→ Work task 1
Which problems does the essay on gun violence say people have often called uniquely American? List every one.

*** Selected text Section Begins ***

The War of Ideas

I thought I’d grown numb to gun violence, until it finally happened close to me. In my county.  Maybe it’s just another indicator of the distance we feel from one another, from east to west. Maybe it’s natural in a land as vast and diverse as our own, an impediment we must continually seek to understand and overcome. People have often said these are uniquely American problems. Distance. Lack of mutual understanding. Lack of common cause. No doubt these deficiencies lie at the root of many problems throughout the world, let alone those in America.

I can preach endlessly the need to draft common-sense gun legislation that would keep people from owning automatic or military-grade firearms, or keep those placed on the no-fly lists, or the mentally ill, from owning those weapons. But I don’t think I can add anything new to that conversation, certainly nothing that high-school kids aren’t currently making clear themselves in public protest within Broward Country and throughout the country, better than I’ve seen anyone do yet.

Their message is simple. They don’t want to get shot.

Like most Americans, I am convinced that proper gun legislation will alleviate the ongoing scourge of violence in America; but I am not convinced it will fix it outright. There is a deeper, more behavioral problem we have allowed to manifest in our collective mindset over generations that lies at the root of so many of our more visible, more institutional problems.

*** Selected text Section Ends ***
*** Provided data Section Begins ***

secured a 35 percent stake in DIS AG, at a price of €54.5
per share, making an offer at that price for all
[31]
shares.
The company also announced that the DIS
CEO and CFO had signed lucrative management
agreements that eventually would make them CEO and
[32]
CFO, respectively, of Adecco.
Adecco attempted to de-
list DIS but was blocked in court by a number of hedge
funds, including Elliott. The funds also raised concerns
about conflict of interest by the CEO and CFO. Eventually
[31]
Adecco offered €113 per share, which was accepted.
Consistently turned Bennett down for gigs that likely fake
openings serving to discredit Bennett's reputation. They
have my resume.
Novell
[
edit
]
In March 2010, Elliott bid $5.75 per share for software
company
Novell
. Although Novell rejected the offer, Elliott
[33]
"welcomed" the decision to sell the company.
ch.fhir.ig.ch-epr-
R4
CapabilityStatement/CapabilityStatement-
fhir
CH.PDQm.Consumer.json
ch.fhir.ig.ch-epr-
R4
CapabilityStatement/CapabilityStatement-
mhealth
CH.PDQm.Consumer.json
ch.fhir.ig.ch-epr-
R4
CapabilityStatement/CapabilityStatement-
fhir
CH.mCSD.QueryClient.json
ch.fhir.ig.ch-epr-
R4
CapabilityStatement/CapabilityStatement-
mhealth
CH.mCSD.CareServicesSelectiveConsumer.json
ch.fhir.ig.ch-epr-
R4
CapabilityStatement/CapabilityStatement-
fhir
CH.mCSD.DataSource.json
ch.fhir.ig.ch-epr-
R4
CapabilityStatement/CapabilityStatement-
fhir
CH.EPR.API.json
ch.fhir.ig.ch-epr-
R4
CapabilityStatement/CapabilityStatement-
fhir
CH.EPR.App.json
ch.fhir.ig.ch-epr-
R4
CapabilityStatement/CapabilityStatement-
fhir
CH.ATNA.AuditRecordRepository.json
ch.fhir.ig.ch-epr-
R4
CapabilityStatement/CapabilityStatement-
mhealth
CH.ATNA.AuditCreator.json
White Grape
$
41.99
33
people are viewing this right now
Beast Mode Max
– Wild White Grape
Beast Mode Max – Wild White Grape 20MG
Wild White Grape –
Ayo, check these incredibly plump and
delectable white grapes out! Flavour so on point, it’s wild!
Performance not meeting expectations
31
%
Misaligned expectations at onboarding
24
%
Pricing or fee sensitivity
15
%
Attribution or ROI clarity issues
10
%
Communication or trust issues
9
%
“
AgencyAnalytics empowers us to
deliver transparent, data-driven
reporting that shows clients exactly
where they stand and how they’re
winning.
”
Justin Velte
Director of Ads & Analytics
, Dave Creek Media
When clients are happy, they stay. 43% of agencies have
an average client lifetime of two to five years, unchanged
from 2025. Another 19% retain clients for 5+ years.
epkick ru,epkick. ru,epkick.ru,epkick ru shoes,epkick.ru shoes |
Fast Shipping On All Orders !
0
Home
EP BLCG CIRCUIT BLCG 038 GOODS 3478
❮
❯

*** Provided data Section Ends ***

→ Work task 2
Echo the entries word for word, from their very first line through the line that contains "CH.mCSD.CareServicesSelectiveConsumer.json", including both of those lines.

→ Response 1
Distance, lack of mutual understanding, and lack of common cause.

→ Response 2
secured a 35 percent stake in DIS AG, at a price of €54.5
per share, making an offer at that price for all
[31]
shares.
The company also announced that the DIS
CEO and CFO had signed lucrative management
agreements that eventually would make them CEO and
[32]
CFO, respectively, of Adecco.
Adecco attempted to de-
list DIS but was blocked in court by a number of hedge
funds, including Elliott. The funds also raised concerns
about conflict of interest by the CEO and CFO. Eventually
[31]
Adecco offered €113 per share, which was accepted.
Consistently turned Bennett down for gigs that likely fake
openings serving to discredit Bennett's reputation. They
have my resume.
Novell
[
edit
]
In March 2010, Elliott bid $5.75 per share for software
company
Novell
. Although Novell rejected the offer, Elliott
[33]
"welcomed" the decision to sell the company.
ch.fhir.ig.ch-epr-
R4
CapabilityStatement/CapabilityStatement-
fhir
CH.PDQm.Consumer.json
ch.fhir.ig.ch-epr-
R4
CapabilityStatement/CapabilityStatement-
mhealth
CH.PDQm.Consumer.json
ch.fhir.ig.ch-epr-
R4
CapabilityStatement/CapabilityStatement-
fhir
CH.mCSD.QueryClient.json
ch.fhir.ig.ch-epr-
R4
CapabilityStatement/CapabilityStatement-
mhealth
CH.mCSD.CareServicesSelectiveConsumer.json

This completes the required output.